(Passage for review):
Twenty-five a day plus expenses
Philip Marlowe’s office, over the years:
The Big Sleep (1939):
A rust-red carpet, not very young, five green filing cases, three of them full of California climate, an advertising calendar showing the Quints rolling around on a sky-blue floor, in pink dresses, with seal-brown hair and sharp black eyes as large as mammoth prunes. There were three near-walnut chairs, the usual desk with the usual blotter, pen set, ashtray and telephone, and the usual squeaky swivel chair behind it.
The High Window (1942):
Three hard chairs and a swivel chair, a flat desk with a glass top, five green filing cabinets, three of them full of nothing, a calendar, and a framed license bond on the wall, a washbowl in a stained wooden cupboard, a hatrack, a carpet that was just something on the floor, and two open windows with net curtains that puckered in and out like the lips of a toothless old man sleeping. The same stuff I had last year, and the year before that. Not beautiful, not gay, but better than a tent on the beach.
The Little Sister (1948):
I went up to the office and unlocked the door and sniffed in the twice-breathed air and the smell of dust. I opened a window and inhaled the fry cook smell from the coffee shop next door. I sat down at my desk and felt the grit on it with my fingertips. I filled a pipe and lit it and leaned back and looked around.
‘Hello,’ I said.
I was just talking to the office equipment, the three green filing cases, the threadbare piece of carpet, the customers’ chair across from me, and the light fixture in the ceiling with three dead moths in it that had been there for at least six months. I was talking to the pebbled glass panel and the grimy woodwork and the pen set on the desk and the tired, tired telephone.
…
The pebbled glass door panel is lettered in flaked black paint: ‘Philip Marlowe … Investigations’. It is a reasonably shabby door at the end of a reasonably shabby corridor in the sort of building that was new about the year the all-tile bathroom became the basis of civilization. The door is locked, but next to it is another door with the same legend which is not locked. Come on in — there’s nobody in here but me and a big bluebottle fly.
Philip Marlowe, the greatest detective of the pulp (or any) era of crime fiction, because he is both the saddest and the funniest. Because we know the most about his life, though there is very little to know. Because he is the most gallant and uncompromising of his principles, and yet rude, disillusioned, alcoholic and down-at-heel. Because he is well aware that his life is empty, pitiful and without any hope of happiness, and yet his black humour makes it all seem so much fun.
Does Marlowe actually get paid in any of his books?
Aside: Chandler would be upset to hear me call his novels “pulp.” He had genuine literary ambitions and was bitter that the establishment disregarded his work as mere crime fiction. (Bernard V. Higgins comes to mind). But isn’t it so often wonderful when a talented author allows themselves to write genre fiction. Pynchon’s Chums of Chance in Against the Day come to mind. Kurt Vonnegut’s Kilgore Trout. It’s sad that so few quote-unquote serious authors will embrace the highlowbrow. What would a choose-your-own-adventure by Don DeLillo be like? What about a space opera by David Foster Wallace? If Nicholson Baker ever published a Mills & Boon I would pre-order the hardcover.
(Can we blame the false idols of Modernism for this? If we’re being fair then probably not. But let’s do it anyway: Modernism has a lot of tedious, pretentious fiction that it should be made to answer for. I’d like to see it dragged from its Arcadian picnic rug and gang-beaten beneath a willow tree by gangsters and aliens).

(Your instructions):
List each novel quoted in the piece on Philip Marlowe's office, along with the year shown next to its title.

Dataset entries:
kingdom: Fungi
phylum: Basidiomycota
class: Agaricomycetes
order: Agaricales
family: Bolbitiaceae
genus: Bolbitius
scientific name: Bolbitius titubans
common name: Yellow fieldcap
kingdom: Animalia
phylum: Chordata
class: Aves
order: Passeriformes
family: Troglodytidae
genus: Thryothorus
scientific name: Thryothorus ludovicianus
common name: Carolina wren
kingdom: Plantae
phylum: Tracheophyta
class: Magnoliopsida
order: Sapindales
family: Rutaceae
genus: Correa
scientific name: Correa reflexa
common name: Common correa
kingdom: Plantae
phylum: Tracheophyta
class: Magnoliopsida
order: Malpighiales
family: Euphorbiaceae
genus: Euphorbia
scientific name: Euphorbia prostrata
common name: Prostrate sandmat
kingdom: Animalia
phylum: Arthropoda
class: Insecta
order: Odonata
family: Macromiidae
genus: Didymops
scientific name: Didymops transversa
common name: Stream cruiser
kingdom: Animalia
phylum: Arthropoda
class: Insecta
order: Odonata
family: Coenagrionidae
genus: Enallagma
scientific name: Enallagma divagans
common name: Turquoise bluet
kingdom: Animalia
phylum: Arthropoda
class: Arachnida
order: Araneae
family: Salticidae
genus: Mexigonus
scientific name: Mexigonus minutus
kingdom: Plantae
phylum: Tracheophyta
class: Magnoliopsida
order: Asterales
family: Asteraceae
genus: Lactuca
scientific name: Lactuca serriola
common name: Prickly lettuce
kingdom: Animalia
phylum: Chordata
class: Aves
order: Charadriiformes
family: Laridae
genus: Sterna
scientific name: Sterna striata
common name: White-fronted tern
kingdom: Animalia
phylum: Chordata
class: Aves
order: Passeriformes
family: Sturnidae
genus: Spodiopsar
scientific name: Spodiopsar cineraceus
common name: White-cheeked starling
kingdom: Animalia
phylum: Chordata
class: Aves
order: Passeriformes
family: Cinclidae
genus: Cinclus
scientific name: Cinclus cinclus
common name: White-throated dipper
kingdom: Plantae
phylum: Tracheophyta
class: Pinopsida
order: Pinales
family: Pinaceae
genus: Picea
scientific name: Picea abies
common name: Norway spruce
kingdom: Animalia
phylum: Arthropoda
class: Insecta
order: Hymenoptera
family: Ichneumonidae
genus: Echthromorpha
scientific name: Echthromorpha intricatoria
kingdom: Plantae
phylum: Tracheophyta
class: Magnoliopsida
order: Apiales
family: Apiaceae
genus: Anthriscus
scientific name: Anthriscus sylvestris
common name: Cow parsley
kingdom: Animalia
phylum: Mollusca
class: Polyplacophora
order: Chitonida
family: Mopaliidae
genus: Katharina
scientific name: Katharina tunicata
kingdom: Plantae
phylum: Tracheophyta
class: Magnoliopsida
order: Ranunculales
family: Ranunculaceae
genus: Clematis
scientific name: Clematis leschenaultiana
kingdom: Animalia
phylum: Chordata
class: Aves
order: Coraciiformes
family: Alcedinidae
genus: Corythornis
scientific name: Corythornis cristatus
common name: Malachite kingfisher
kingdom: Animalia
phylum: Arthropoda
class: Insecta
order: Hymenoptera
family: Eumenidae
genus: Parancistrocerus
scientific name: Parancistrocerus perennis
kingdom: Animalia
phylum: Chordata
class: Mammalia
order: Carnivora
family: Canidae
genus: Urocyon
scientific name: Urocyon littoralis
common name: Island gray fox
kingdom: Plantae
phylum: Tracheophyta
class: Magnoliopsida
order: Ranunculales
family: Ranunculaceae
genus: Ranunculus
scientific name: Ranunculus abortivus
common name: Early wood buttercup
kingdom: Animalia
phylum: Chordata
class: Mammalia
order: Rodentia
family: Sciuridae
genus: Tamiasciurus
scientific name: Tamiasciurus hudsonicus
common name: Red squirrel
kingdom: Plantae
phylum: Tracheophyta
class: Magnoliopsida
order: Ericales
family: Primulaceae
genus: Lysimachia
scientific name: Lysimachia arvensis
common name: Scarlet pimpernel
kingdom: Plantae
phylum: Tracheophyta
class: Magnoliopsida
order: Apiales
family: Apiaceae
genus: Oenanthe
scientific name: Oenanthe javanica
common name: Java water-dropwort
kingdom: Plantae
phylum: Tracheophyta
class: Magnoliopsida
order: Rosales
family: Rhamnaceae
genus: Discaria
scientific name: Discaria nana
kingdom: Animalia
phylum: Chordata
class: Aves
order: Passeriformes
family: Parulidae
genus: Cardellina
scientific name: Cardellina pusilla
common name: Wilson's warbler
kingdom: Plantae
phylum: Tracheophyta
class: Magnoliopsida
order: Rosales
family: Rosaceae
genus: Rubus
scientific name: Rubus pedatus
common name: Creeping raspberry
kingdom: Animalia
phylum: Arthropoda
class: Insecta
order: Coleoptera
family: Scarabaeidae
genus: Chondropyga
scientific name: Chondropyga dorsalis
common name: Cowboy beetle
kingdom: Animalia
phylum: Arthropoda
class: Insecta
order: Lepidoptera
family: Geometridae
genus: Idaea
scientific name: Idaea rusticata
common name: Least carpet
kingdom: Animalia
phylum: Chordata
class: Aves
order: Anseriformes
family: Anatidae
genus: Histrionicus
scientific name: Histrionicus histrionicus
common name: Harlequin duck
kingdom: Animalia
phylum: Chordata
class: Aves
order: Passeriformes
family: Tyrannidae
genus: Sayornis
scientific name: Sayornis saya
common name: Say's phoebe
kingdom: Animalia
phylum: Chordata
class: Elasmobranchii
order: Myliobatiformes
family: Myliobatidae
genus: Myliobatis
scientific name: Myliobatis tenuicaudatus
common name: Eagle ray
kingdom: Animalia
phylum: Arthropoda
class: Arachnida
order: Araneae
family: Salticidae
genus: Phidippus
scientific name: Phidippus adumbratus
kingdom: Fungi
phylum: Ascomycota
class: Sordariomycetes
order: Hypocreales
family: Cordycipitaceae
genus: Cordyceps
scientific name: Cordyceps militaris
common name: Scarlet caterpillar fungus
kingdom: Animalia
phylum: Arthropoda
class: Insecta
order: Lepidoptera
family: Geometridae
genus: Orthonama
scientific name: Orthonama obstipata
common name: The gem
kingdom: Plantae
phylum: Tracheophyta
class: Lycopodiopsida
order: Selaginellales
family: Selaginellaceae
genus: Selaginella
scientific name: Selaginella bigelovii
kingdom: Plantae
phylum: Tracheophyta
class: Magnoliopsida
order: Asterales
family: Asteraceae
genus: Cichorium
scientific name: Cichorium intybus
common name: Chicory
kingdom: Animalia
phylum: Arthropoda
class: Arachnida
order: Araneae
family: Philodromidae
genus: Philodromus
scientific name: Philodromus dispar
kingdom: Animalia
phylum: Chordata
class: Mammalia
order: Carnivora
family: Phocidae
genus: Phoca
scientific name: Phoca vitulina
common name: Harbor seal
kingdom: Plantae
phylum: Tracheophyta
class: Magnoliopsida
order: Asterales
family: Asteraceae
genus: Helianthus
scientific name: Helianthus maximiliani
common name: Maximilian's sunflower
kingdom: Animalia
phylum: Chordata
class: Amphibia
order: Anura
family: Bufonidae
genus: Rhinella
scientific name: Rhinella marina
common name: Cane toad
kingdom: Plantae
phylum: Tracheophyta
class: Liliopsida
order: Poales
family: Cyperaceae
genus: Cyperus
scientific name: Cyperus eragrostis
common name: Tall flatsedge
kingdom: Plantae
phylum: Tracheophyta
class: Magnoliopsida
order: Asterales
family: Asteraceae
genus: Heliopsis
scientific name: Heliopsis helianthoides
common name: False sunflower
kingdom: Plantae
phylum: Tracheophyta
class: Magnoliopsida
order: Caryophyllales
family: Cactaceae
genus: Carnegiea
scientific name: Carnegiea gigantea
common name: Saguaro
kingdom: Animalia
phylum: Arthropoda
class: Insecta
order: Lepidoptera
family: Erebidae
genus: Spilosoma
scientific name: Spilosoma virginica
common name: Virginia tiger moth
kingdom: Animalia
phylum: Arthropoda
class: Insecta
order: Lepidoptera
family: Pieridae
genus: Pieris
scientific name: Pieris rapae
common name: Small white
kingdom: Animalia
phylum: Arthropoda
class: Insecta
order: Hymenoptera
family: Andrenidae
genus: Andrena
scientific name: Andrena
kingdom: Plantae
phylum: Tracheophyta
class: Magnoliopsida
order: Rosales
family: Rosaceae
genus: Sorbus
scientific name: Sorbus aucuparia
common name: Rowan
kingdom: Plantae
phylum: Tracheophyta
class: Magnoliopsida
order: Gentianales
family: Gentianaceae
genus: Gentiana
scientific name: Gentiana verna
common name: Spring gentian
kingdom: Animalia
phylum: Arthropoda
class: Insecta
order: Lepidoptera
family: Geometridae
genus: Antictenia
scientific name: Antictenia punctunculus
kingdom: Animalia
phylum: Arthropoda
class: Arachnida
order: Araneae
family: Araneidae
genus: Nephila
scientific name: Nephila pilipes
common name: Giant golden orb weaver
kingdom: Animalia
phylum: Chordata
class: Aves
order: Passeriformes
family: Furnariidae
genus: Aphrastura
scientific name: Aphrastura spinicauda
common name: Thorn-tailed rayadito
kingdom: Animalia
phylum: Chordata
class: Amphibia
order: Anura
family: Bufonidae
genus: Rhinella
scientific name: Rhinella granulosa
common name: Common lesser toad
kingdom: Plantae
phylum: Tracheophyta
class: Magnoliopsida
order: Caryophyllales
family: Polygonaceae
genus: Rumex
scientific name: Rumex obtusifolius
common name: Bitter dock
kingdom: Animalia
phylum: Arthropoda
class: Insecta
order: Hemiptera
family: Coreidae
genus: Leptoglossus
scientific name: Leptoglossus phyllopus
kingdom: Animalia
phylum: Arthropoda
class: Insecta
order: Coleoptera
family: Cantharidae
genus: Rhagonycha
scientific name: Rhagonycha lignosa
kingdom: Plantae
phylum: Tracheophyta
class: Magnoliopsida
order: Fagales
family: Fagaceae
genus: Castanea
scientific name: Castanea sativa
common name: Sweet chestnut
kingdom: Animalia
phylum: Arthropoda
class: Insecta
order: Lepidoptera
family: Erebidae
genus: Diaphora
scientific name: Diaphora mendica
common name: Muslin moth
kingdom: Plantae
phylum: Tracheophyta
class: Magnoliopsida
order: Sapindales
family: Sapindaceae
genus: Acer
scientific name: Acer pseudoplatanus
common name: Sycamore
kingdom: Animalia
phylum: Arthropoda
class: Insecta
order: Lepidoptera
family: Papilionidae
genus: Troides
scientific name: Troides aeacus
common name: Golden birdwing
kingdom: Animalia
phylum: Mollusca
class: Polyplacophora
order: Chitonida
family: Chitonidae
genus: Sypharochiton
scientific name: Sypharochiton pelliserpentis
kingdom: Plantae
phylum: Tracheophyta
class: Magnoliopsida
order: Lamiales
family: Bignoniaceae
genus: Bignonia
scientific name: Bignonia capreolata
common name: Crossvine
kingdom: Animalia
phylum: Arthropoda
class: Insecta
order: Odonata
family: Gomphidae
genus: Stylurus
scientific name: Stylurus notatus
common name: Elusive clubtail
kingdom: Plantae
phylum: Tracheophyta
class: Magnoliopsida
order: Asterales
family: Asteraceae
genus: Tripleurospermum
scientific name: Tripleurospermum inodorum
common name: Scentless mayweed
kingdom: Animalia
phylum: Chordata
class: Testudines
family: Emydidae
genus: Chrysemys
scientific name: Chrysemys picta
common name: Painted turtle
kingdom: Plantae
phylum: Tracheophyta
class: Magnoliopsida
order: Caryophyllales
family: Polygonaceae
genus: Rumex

(Exercise output):
The Big Sleep (1939)
The High Window (1942)
The Little Sister (1948)